NoSQL and Elastic Caching in Papyrus

Mike Gualteri posted on his Forrester Research blog on Application Development about NoSQL and Elastic Caching. Quote: ‘The NoSQL idea is pretty simple: Not all applications need a traditional relational database management system (RDBMS) that uses SQL to perform operations on data. Rather, data can be stored and retrieved using a single key. The NoSQL products that store data using keys are called Key-Value stores (aka KV stores).’ Mike sees the difference as: ‘Ultimately, the real difference between NoSQL and elastic caching may be in-memory versus persistent storage on disk.’

I already posted about the powerful clustering and caching algorithms of the Papyrus Platform some time back. It was now interesting to read about combining NoSQL and Elastic Caching. The Papyrus Platform uses both the same concepts on the lowest layer to support the metadata repository, rule engine, and the distributed, object-relational database and transaction engine. Even the strict security layer and easy to use thick- and thin-client GUI frontend benefit from the powerful object replication and caching.

  • Reliability and Scaling: Papyrus offers the benefits of reliability and scaling through replication. Persistence and storage management concepts are defined on a per object type and node type form. Data can be spread across thousands of nodes. Also user PC’s can have their own local node and storage. Actually, that will be even true for mobile phone users once our mobile kernel will be available later this year for iPhone, WinMobile, and Symbian.
  • Fast Key-Value Access: Papyrus supports straight key-value access but also PayprusQL object-relational access (similar to Xpath), offering query and search across data in widely distributed KV storage nodes. Those can also be offline (dumped to tape or DVD).
  • Distributed execution: Papyrus executes object-state-engines and methods (implemented in PQL), events, and rules. The deployment of the application is automatic to the local node where the data is or any other chosen node. It does not take developers (clever or not) to distribute the load across multiple servers.
  • Change of data structures: Due to Papyrus WebRepository and its class versioning we can add fields to objects without the need to restructure database tables. New instances will simply have the new fields. Data storage IS NOT XML format because the performance to parse it is dreadful. Papyrus uses field-length-keyed hex-codepaged strings that can be parsed 20 times faster.
  • Latency: Papyrus can use transient objects that not saved to disk when the data does not have to be persisted. This significantly reduces the latency of data operations. In-memory operation is thus not a downside for large or persistent objects because it can be chosen per object type (class or template).
  • Reliability: Papyrus provides distributed caching with data replication algorithms to store the data on multiple nodes. If one of the nodes goes down, the load balancer in V7 will move the user session to another node and continue with the proxy objects there. A more efficient object distribution for a HA cluster will be available in Q410.
  • Scale-out: With Papyrus you add and remove nodes during operation. Currently the application can choose how the objects are distributed across nodes. The next release in Q410 will provide this distribution on system level as a part of the backup and recovery procedure.
  • Execute in data location: Using distributed code execution, developers can distribute the workload to where the data resides rather than moving the data to the application. Execution of methods on the owner node of the tool is the basic functionality. Full Distribution  is no problem with PQL.
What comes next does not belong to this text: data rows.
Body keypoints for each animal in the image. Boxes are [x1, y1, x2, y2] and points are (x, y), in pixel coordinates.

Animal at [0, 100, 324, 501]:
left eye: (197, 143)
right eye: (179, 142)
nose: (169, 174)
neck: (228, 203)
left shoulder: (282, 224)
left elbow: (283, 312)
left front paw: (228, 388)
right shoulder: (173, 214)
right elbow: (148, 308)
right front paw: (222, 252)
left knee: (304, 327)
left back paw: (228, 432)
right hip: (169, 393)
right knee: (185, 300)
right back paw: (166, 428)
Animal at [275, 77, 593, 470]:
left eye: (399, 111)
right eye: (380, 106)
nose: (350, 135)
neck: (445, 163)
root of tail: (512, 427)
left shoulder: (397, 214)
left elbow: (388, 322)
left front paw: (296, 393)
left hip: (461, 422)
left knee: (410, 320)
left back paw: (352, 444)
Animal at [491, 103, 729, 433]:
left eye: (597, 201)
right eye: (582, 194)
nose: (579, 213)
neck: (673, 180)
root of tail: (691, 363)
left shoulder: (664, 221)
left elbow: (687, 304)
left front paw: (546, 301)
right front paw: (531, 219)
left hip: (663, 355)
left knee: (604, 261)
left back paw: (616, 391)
It does not require enterprise application developers and architects to create architectures with the above features as they are embedded in the Papyrus Platform peer-to-peer kernel engine. Papyrus thus provides all the benefits of NoSQL and Elastic Caching without the technical complexity:

  • Achieve savings by reducing RDMS licenses and maintainance.
  • Add scaling layer in-front of databases, SOA or MQ messaging.
  • Build Web applications with shared session and application data.